Use tunnel/pivot workflow.
- Validate route assumptions before wide scanning through tunnel.
- Keep pivot traffic scoped to objective-defined targets.
- After tunnel is established, route arbitrary tools through it with proxychains — avoids rebuilding the pivot for each tool.
Tool families:
- Agent-based pivoting:
offensive-tools/network/ligolo-ng/
- HTTP tunnel fallback:
offensive-tools/network/chisel/
- Tool routing through SOCKS proxy: proxychains or equivalent OS routing tool (no dedicated repo skill yet)
Case E: “Suspected credential relay/poisoning or auth abuse”
Use auth-abuse workflow.
- Prioritize evidence of request origin, relay path, and affected protocol surfaces.
- Correlate timing with SMB/LDAP/Kerberos-related logs and host events.
Tool families:
- Poisoning/relay context:
offensive-tools/network/responder/
- Supporting protocol evidence:
offensive-tools/forensic/zeek/, offensive-tools/network/wireshark/
Case F: “Need lightweight socket probe, relay, or file transfer without a full tool”
Use netcat workflow.
- Banner grab, port probe, quick TCP/UDP listener, or pipe-based file transfer.
- Use when a full scanner or proxy tool is too heavy or unavailable.
- Keep sessions documented; netcat leaves no persistent state.
Tool families:
offensive-tools/network/netcat/
Case H: “Windows/Active Directory network enumeration after credential capture”
Use credential-validation and lateral enumeration workflow.
- Validate captured credentials across all reachable Windows hosts before attempting exploitation.
- Enumerate shares, sessions, logged-on users, and local admin rights to identify high-value pivot targets.
- Correlate SMB signing status — unsigned hosts are relay targets; signed hosts require valid credentials.
- Use spray carefully: lockout policies are common in AD environments.
Tool families:
offensive-tools/windows/crackmapexec/ — SMB/WinRM/LDAP credential validation, share enumeration, command execution, hash spraying
Case G: “Wireless/RF traffic capture or network presence on 802.11/BLE”
Use wireless investigation workflow.
- Passive monitoring first: capture beacon frames to inventory SSIDs and clients before active association.
- Identify relevant APs: channel, BSSID, encryption type (WPA2/WPA3/OPN).

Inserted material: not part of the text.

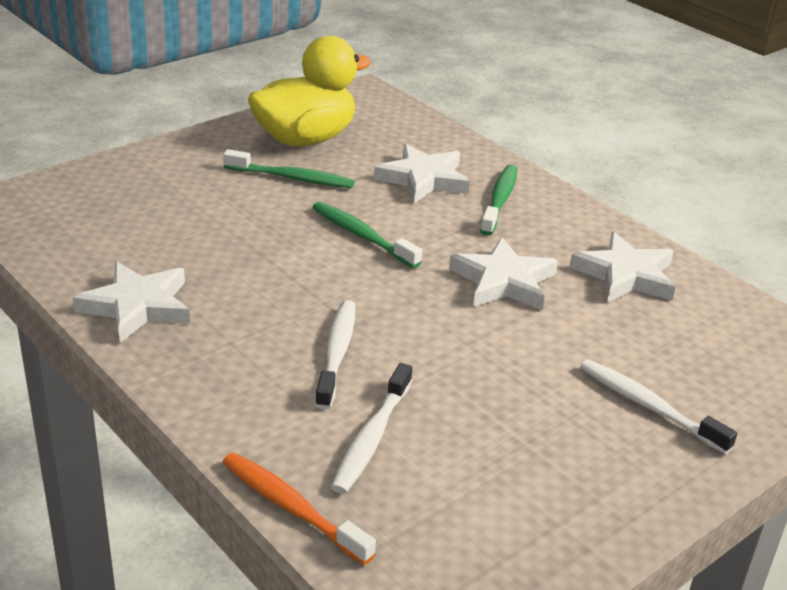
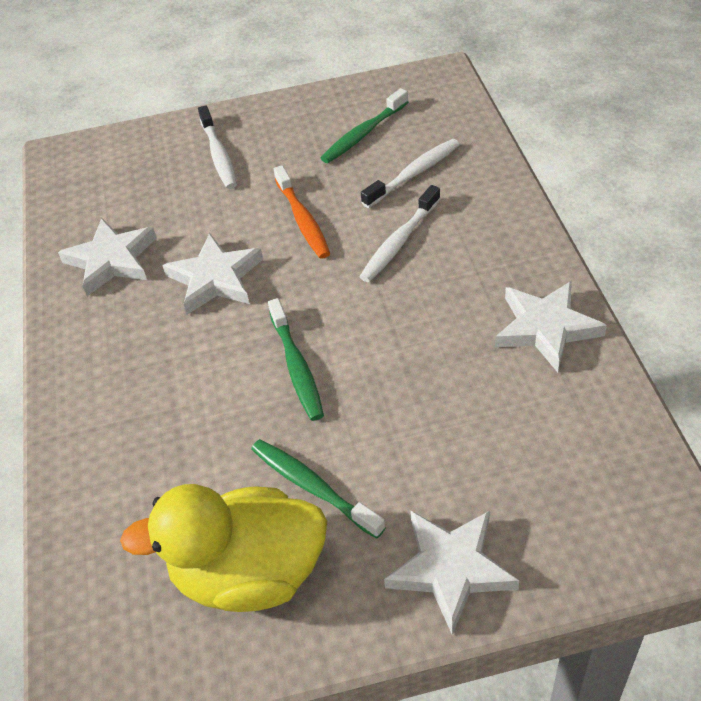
camera: 145 degrees left, 15 degrees up
orange toothbrush [222,453,376,565] -> orange toothbrush moved to [274,165,330,259]
white star [374,144,470,203] -> white star moved to [384,510,519,635]
green toothbrush [480,164,517,236] -> green toothbrush moved to [321,88,408,163]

- Capture four-way handshake or PMKID for offline analysis (pair with
offensive-tools/cracking/).
- BLE enumeration uses a separate adapter and tool family.
Tool families:
offensive-tools/wireless/kismet/ — passive 802.11/BLE survey and logging
offensive-tools/wireless/aircrack-ng/ — capture, deauth, handshake collection
offensive-tools/wireless/wifite/ — automated multi-target WPA handshake collection
Quality gates
- Scope, authorization, and time window are explicit.

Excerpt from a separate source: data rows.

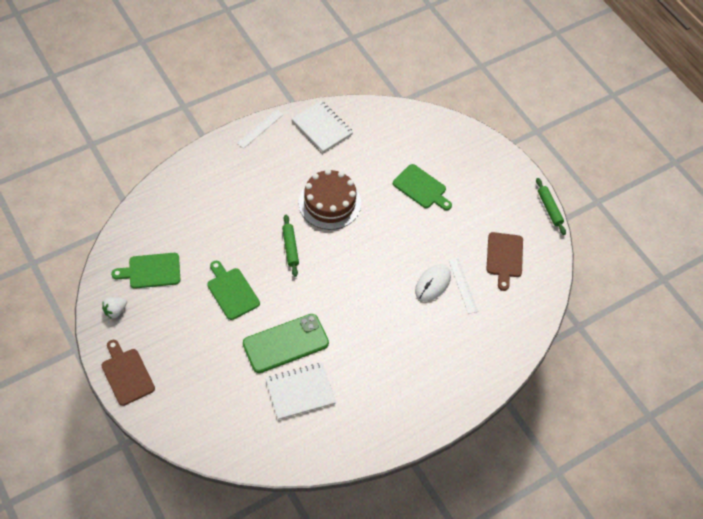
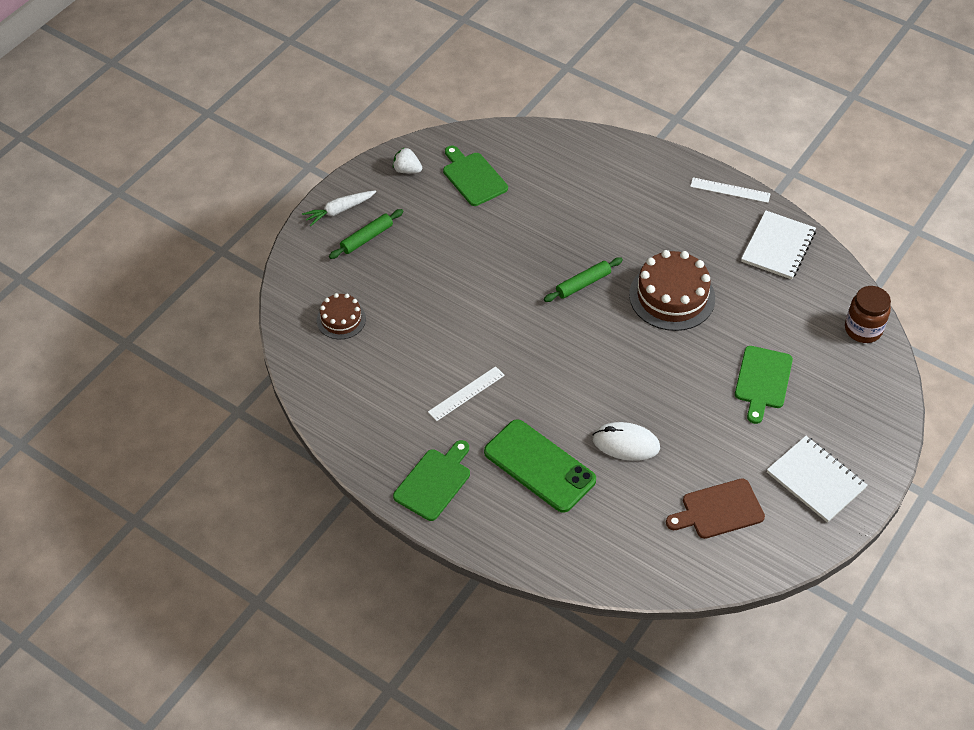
camera: 70 degrees right, 5 degrees down
brown cutting board [101,340,155,406] -> white carrot [302,190,376,226]
green cutting board [207,261,260,320] -> green cutting board moved to [393,440,470,521]
green phone [243,314,329,373] -> green phone moved to [484,419,596,513]
white notebook [266,363,336,420] -> white notebook moved to [767,436,868,523]
white ruler [449,258,478,314] -> white ruler moved to [428,366,505,421]
green rolling pin [536,178,566,235] -> green rolling pin moved to [329,209,403,259]
none -> brown cake [317,293,366,339]
none -> brown jar [845,286,891,343]

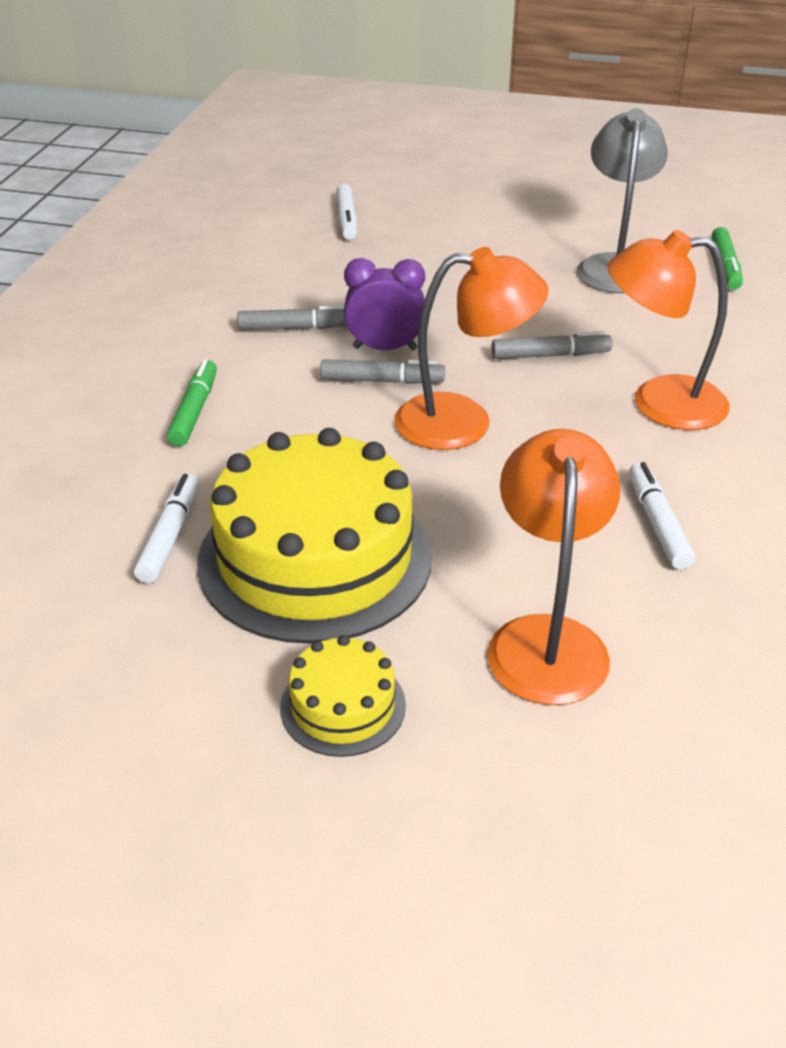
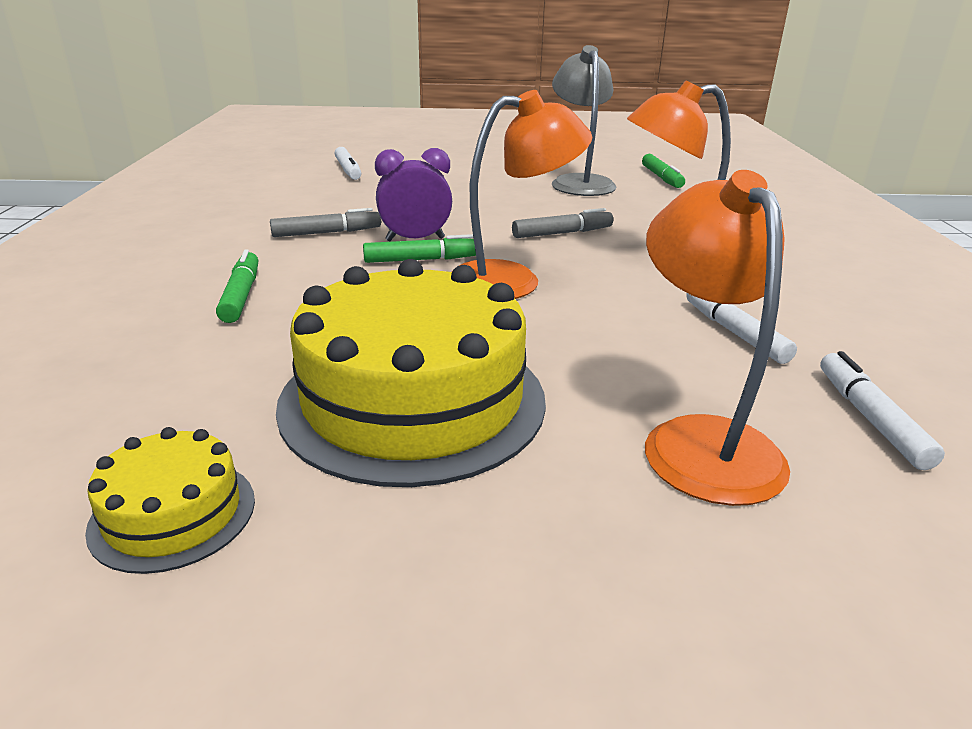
camera: 15 degrees left, 10 degrees down
white marker [134,474,199,583] -> white marker moved to [820,351,945,470]
yellow cake [280,635,406,757] -> yellow cake moved to [85,427,255,574]
grey marker [320,359,445,384] -> green marker [363,234,476,263]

- At least one finding is corroborated by two independent data sources.
- Any claim of exploitation is separated from exposure-only evidence.
- Output includes exact pivot chain used to reach each conclusion.
Anti-patterns
- Running deep packet analysis on everything before metadata triage.
- Treating fast scanner output as final truth without validation.
- Mixing data from unmatched time windows and calling it a single narrative.
- Reporting “likely compromised” without a clear evidence chain.
Required deliverables from the agent
- Scope model and investigation objective.
- Case classification and rationale.
- Evidence chain with pivot sequence.
- Key findings with confidence labels.
- Follow-up actions linked to evidence.
Resources
- references/triage-and-flow.md — Load for first-pass case classification and minimum evidence collection flow.
- references/tool-selection-cases.md — Load when choosing the right tool family for exposure, traffic, interception, pivot, auth-abuse, or wireless cases.
- references/network-evidence-correlation.md — Load when joining scan, log, packet, endpoint, and identity evidence into one pivot chain.
- references/scenario-playbooks.md — Load for common investigation playbooks such as DNS exfiltration, beaconing, tunneling, and relay paths.
- references/encrypted-traffic-and-c2-profiling.md — Load for metadata-only C2 profiling, JA3/JA4 analysis, jitter, and confidence gates.
- references/log-aggregation.md — Load when evidence spans Zeek, firewall, proxy, DNS, endpoint, and packet sources that need one schema.